The nearest pair of sailors headed for those still standing. They didn't bother to draw their weapons, taking it for granted there would be no resistance.
One of them made straight for Spurral, approaching with a merciless smirk on his grizzled face. She had her arms behind her back, out of his sight, and let the stolen knife slide down her sleeve and into her hand.
"Move, bitch," he grated.
Spurral swung round the blade, fast and hard, and buried it in his midriff. For good measure she thrust it into him twice more. The man looked as much bewildered as pained, staring down at the widening crimson patch with a bemused expression. As his legs buckled and he started to fold, she grabbed the hilt of his cutlass and dragged it from its scabbard. He was hitting the deck when she turned on the second man. This one appeared dumbfounded too. She took the benefit of his slow reaction and drove the blade into him, putting all her force behind it. He went down.

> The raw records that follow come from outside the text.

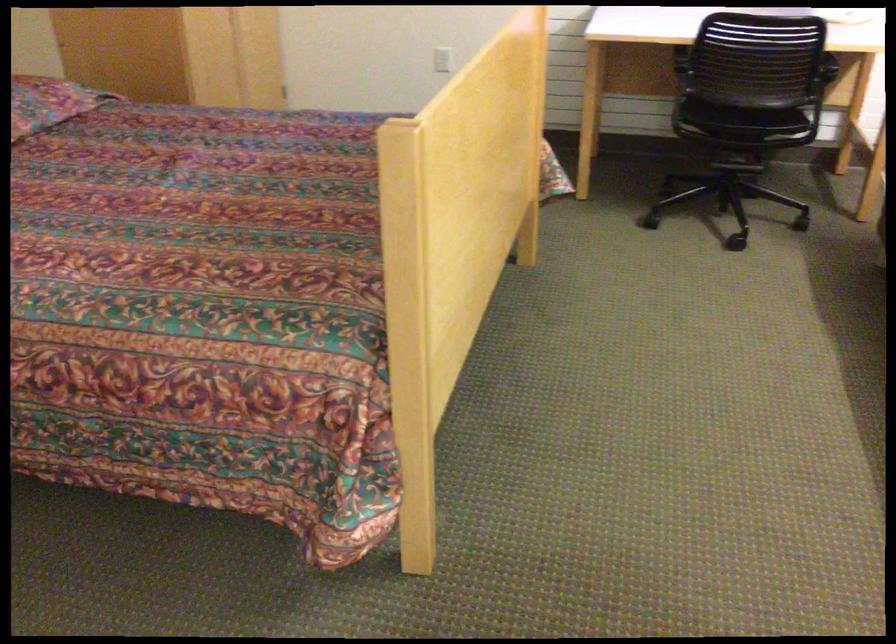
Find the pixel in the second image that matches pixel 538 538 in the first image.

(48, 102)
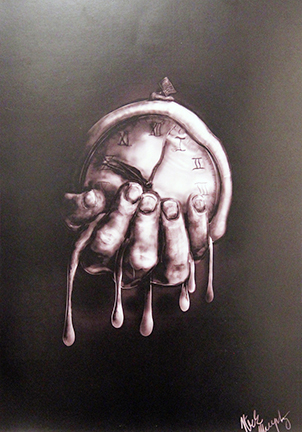
You are a GUI agent. You are given a task and a screenshot of the screen. Output one action in this format:
    pyautogui.click(x=<x>, y=<y>)
    Task: Click on the clock
    Image resolution: width=302 pixels, height=432 pixels.
    Given the screenshot: What is the action you would take?
    pyautogui.click(x=165, y=163)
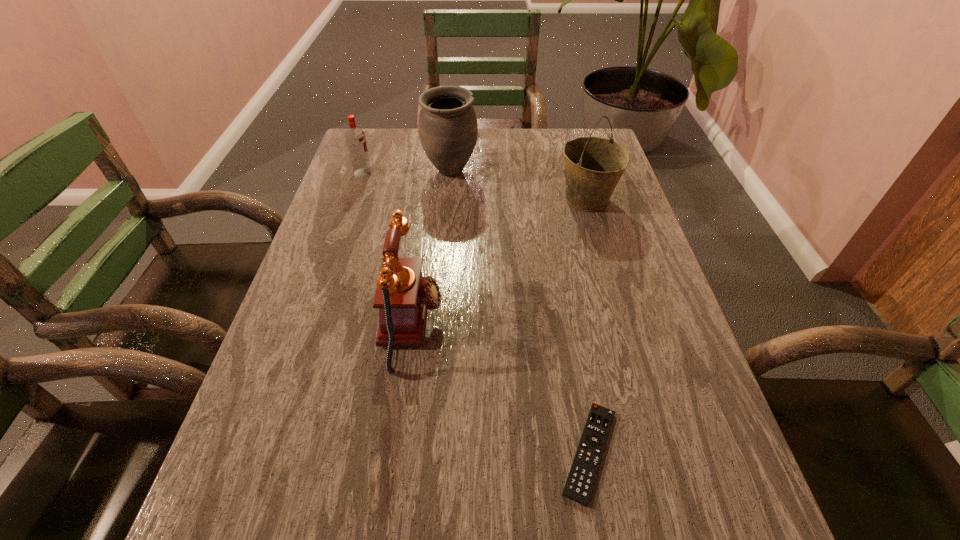
Where is `wine bucket`? wine bucket is located at coordinates (593, 166).

This screenshot has height=540, width=960. I want to click on urn, so click(448, 129).

At what (x,y) coordinates should I click in order to perform the action: click on the second nearest object. Please return your answer as a coordinate pair (x, y). The height and width of the screenshot is (540, 960). Looking at the image, I should click on (403, 294).

Find the location of a particular element. The width and height of the screenshot is (960, 540). the leftmost object is located at coordinates (355, 138).

This screenshot has height=540, width=960. Identify the location of vodka. (355, 138).

This screenshot has height=540, width=960. Find the location of `the nearest object`. the nearest object is located at coordinates (582, 476).

Find the location of `remote control`. remote control is located at coordinates (582, 476).

Where is `blank space located 0.360m on the front of the wine bucket`? The image size is (960, 540). blank space located 0.360m on the front of the wine bucket is located at coordinates (621, 322).

Identify the location of free spot located 0.070m on the right of the urn. The image size is (960, 540). tap(500, 172).

Identify the location of vacant point located on the dial of the second nearest object. (469, 325).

A pall of silent, disbelieving shock descended. Everyone, captives and crew, seemed spellbound. For one stomach-churning moment Spurral thought she was alone, that none of the others would move to support her.
Then Kalgeck shouted, "Now! Now! "
There was an explosion of movement and sound.
Dwarfs and men were shouting. Some screamed. Spurral saw three dwarfs piling into a crewman, pummelling him with their improvised hatchets. Somebody tugged free the man's sword and turned it on him. Another crewman staggered past with a female dwarf clinging to his back and repeatedly stabbing him with a seized dagger. Yet another was borne aloft by half a dozen captives and hurled yelling over the side. One of the henchmen beside Salloss Vant took a faceful of shot. He sank, writhing, to his knees. Everywhere there was chaos.
Kalgeck had got hold of the cutlass from the second man Spurral downed. He was no master with a sword, but the energy of his rage made up for the lack. Bellowing inarticulately, he laid into a knot of crewmen already besieged by his fellow islanders. Forced back to the rail, they were desperately trying to fend off their attackers.
Taken unawares, the Gatherers were faring badly. But Spurral knew the element of surprise wouldn't last long, and if the dwarfs didn't capitalise on it straightaway, they never would. Vant was wading into the dwarfs, swinging his sword like a madman. Spurral determined to settle with him.
She hadn't gone six paces when one of the crew blocked her way. He was armed with a cutlass and bent on stopping her. Spurral would have been happier meeting him with a staff, but she was as comfortable with a sword as with just about any other weapon. And now the bloodlust was on her. She charged.
He was strong. When their pealing blades collided it sent a jolt through her. The blows they exchanged were harsh, like rock on rock and just as unyielding. Despite her strapping dwarfish build, Spurral was nimbler, which kept her from reach. But her opponent was the single-minded sort and came on relentlessly. He was good at blocking her thrusts too, frustrating every attempt at breaking his guard.
They were close to stalemate when chance intervened. Spotting a crewman in the rigging, several dwarfs targeted him with their slingshots. The stinging bombardment made him lose his grip. Screaming, he plummeted to the deck, landing with a bone-shattering crash just behind Spurral's foe. It was enough of a distraction to make him turn, simultaneously dipping his guard.
Spurral didn't hesitate. She ran at him, cutlass at arm's length. The momentum took the blade deep into his chest. He went down heavily, falling backwards, the force of his collapse whipping the sword out of her hand. Thudding her boot on the corpse, she wrenched it free.
She straightened, panting, with sweat trickling from her brow. When she looked up, Salloss Vant was standing in front of her, bloody cutlass in hand.
He wore a demonic expression. His eyes burned like searing coals. When he spoke, he struggled to get the words out through his choking wrath. "You… are going… to… die. "
"You can try," she replied, trying to keep the foreboding out of her voice.
Done with words, he bellowed and came at her.